А, может быть, он просто прочитал за моей спиной свою зарубку в воздухе, сделанную когда-то его остроконечной тростью?..
Анамнез
Он для меня не самый лёгкий пациент. Он редко выполняет мои предписания, но продолжает приходить ко мне на приём. Он слишком много пьёт и много работает, и его диета укорачивает ему жизнь. Но мои замечания он пропускает мимо ушей. Привычки его гораздо сильнее здравого смысла и медицинских советов.
Он неохотно принимает таблетки от высокого давления, подагры и повышенного холестерина и каждый раз заявляет о намерении резко изменить стиль жизни, и тогда лекарства будут ему практически не нужны. Но несмотря на то, что членские взносы за гимнастический зал регулярно снимаются с его банковского счёта, он после работы предпочитает обзавестись бутылкой вина вместо десятикилометровой пробежки на уже оплаченной беговой дорожке.

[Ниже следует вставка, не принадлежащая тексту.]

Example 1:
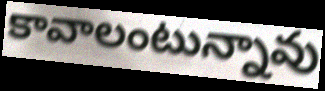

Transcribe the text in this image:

కావాలంటున్నావు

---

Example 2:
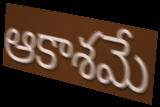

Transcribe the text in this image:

ఆకాశమే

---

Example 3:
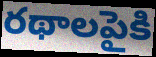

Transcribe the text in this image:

రథాలపైకి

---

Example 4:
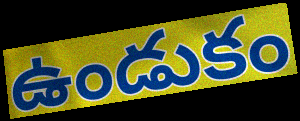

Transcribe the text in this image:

ఉండుకం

Ему чуть больше сорока лет. Он всё ещё не остыл от разрыва в семье, случившегося восемь лет назад. Его жена убежала тогда «с этим негодяем», но он признаёт, что слишком много работал и слишком мало уделял ей внимания. Он ещё не оправился и вряд ли оправится от той страшной ночи двадцатилетней давности, когда у них родился мёртвый сын, и считает, что мог бы предотвратить трагедию. Чувство вины съедает его.

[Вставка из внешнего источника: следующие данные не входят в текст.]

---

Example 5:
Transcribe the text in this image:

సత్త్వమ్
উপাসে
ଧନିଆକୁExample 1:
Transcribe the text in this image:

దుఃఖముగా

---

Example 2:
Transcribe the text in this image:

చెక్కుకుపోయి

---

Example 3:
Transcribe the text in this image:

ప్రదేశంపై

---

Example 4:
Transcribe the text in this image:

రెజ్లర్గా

Я предлагал ему посетить специалистов по психологическому консультированию, но всегда напрасно: ему легче окунуть себя в работу и вино.

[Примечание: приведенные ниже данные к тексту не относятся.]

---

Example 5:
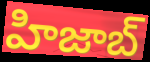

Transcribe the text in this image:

హిజాబ్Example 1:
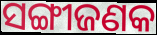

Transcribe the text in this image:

ସଙ୍ଗୀଜଣକ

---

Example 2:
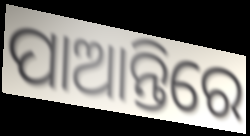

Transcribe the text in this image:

ପାଆନ୍ତିରେ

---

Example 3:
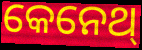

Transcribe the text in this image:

କେନେଥ୍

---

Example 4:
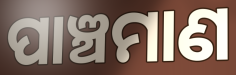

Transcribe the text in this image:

ପାଞ୍ଚମାଣ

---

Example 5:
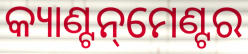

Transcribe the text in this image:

କ୍ୟାଣ୍ଟନ୍‌ମେଣ୍ଟର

Много раз я видел его в подавленном состоянии, но сегодня он был особенно депрессивен. Впервые он поставил под вопрос целесообразность продолжения своей жизни. Попросив меня не делать никаких записей в истории болезни, он сказал, что подумывает о суициде. Встревоженный, я ещё раз предложил ему психолога, но он опять отверг эту идею. Я попытался, по крайней мере, выписать ему освобождение от работы на несколько недель, нет, пока он жив, он не может себе позволить такого.
Сейчас ему нужно вернуться на работу.
Я смотрел в окно, как он торопился к машине, как машина взревела, покидая стоянку, и мысленно проследил за ним дальше: он пронёсся по городу, запарковался, влетел на третий этаж, пробежал мимо секретарши, включил компьютер и повесил на шею стетоскоп…
Я пожелал, чтобы первый его пациент после обеденного перерыва не был слишком зол на него за то, что он опоздал на пятнадцать минут.